Après le départ de la famille Dobbeleer, le château avait servi de maison de repos. La commune des Bons Villers qui en a fait l'acquisition en a confié la transformation au bureau d'études de l'intercommunale Igretec: le projet qui répond à un déficit de structures d'accueil pour les petits de 0 à 3 ans respecte l'architecture du bâtiment, prolongé par une extension construite en 1980.

La crèche occupe la partie centrale du rez-de-chaussée. Elle est divisée en 2 sections, pour les bébés et les plus grands enfants. Entre les deux, on retrouve les bureaux, la cuisine et des salles polyvalentes. Trois grands axes ont été développés pour rencontrer les besoins: le respect du rythme de chacun qui varie en fonction des âges, la liberté de mouvements et la continuité des soins.

Le château offre un vaste espace extérieur où pourront se développer les activités de plein air. Pour en marquer l'entrée, un auvent en acier laqué noir avec un plafond en bois a été installé en façade. On retrouve ces mêmes matériaux dans le préau situé à l’arrière, qui sert de trait d'union entre les 2 sections de la crèche. Les intérieurs ont été complètement rafraichis: le blanc est la couleur dominante des locaux, avec un revêtement de sol vert pomme pour stimuler l'éveil des petits. Igretec n'en est pas à son premier projet de crèche: l'intercommunale a déjà participé à la conception de sept structures, deux autres sont actuellement à l'étude. Au total, leur capacité dépasse les 300 lits.

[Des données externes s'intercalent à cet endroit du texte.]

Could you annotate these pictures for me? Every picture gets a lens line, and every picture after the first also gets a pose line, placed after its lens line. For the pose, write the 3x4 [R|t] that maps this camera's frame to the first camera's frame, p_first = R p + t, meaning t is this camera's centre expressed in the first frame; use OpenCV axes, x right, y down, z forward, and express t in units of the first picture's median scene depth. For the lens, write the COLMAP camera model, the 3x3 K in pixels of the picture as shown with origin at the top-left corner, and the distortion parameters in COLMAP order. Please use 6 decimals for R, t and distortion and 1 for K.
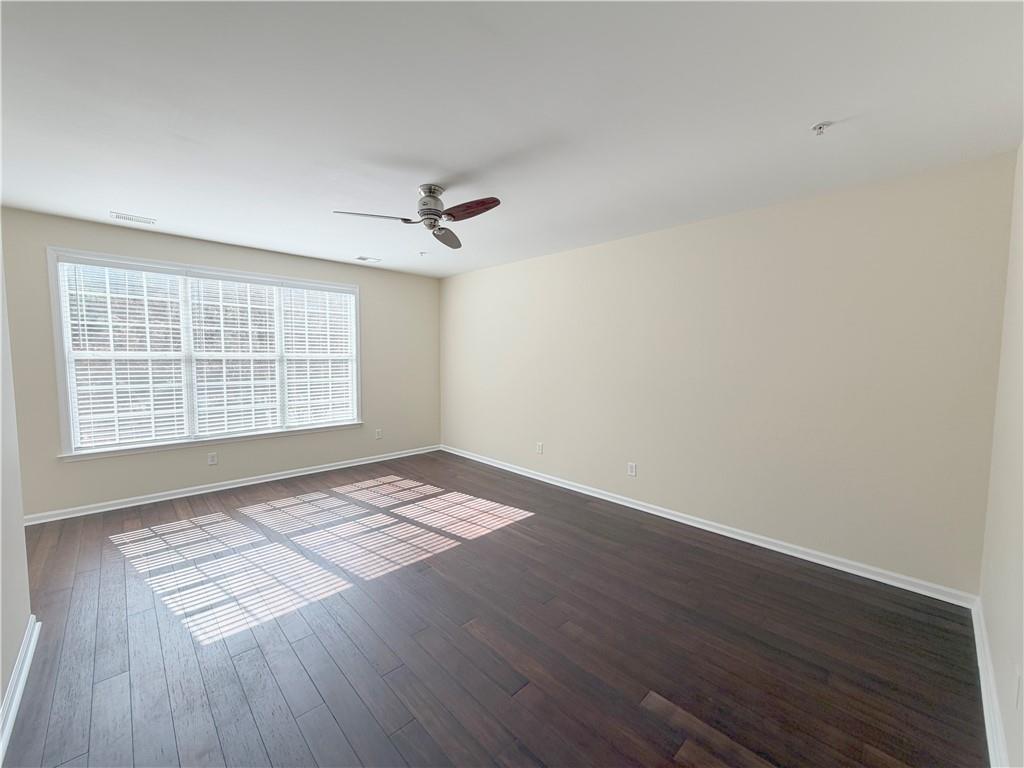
lens RADIAL K [[407.3, 0, 508.7], [0, 407.3, 384.0], [0, 0, 1]] dist [0.000773, 0.000015]
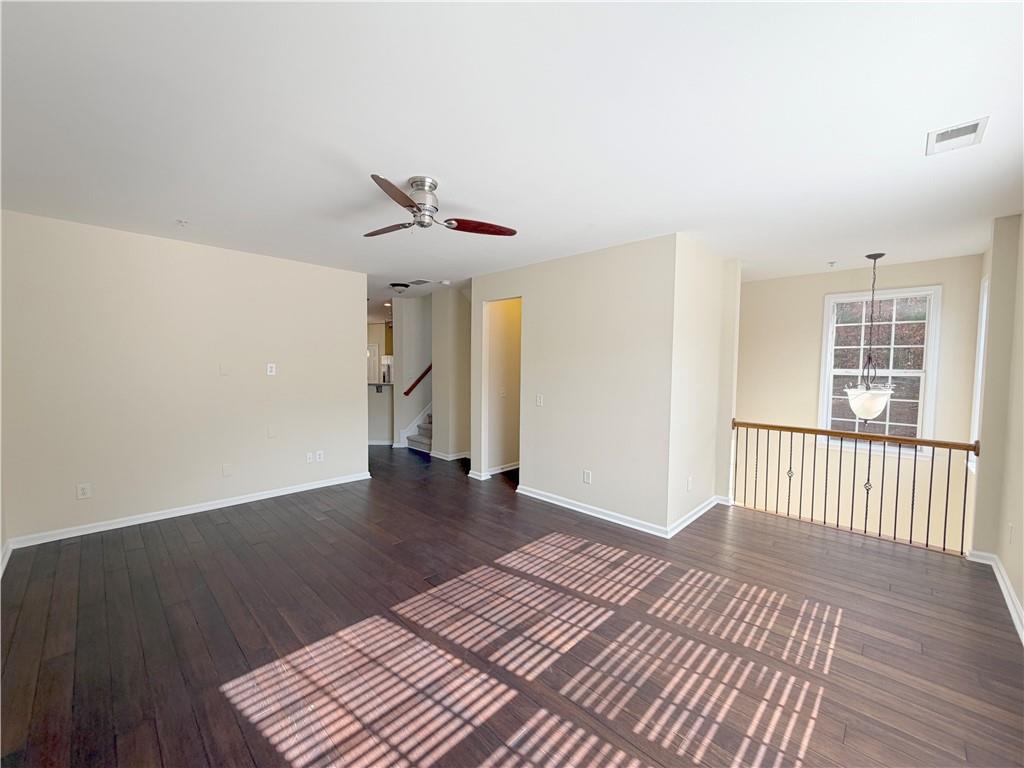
lens RADIAL K [[407.3, 0, 508.7], [0, 407.3, 384.0], [0, 0, 1]] dist [0.000773, 0.000015]
pose [[-0.999519, -0.023893, -0.019775, -0.240857], [-0.025969, 0.993317, 0.112462, -0.096791], [0.016956, 0.112922, -0.993459, 1.317267]]
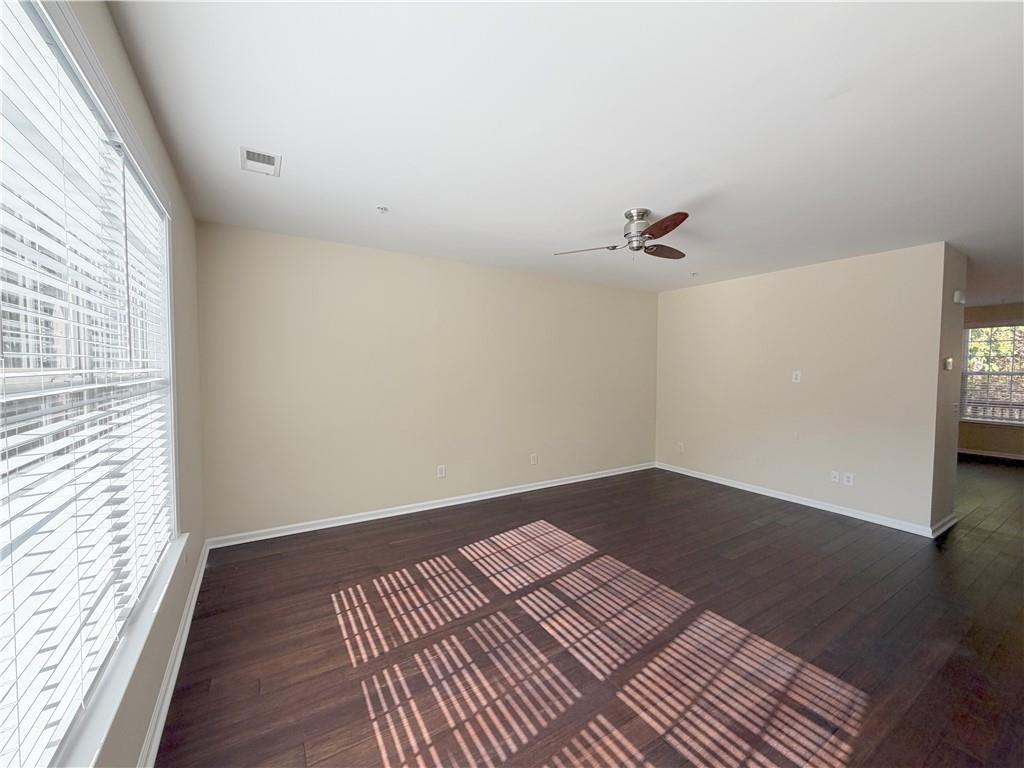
lens RADIAL K [[407.3, 0, 508.7], [0, 407.3, 384.0], [0, 0, 1]] dist [0.000773, 0.000015]
pose [[0.223052, -0.049414, 0.973553, -0.870414], [0.059815, 0.997526, 0.036927, -0.066494], [-0.972970, 0.049996, 0.225456, 0.753399]]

"Au fil du temps et des réalisations, nos équipes d’architectes et d’ingénieurs ont affiné leurs connaissances dans ce domaine", explique Benoit Choquet, chargé de com d'Igretec. "A chaque fois, ils répondent avec minutie aux contraintes de sécurité des zones de secours, de l'Agence Fédérale pour la Sécurité de la Chaîne Alimentaire (AFSCA) ou encore de l’ONE (Office de la Naissance et de l’Enfance). La mise en oeuvre du projet s'est étalée sur neuf mois, depuis octobre 2017." 
L'investissement s'élève à 680.000 euros.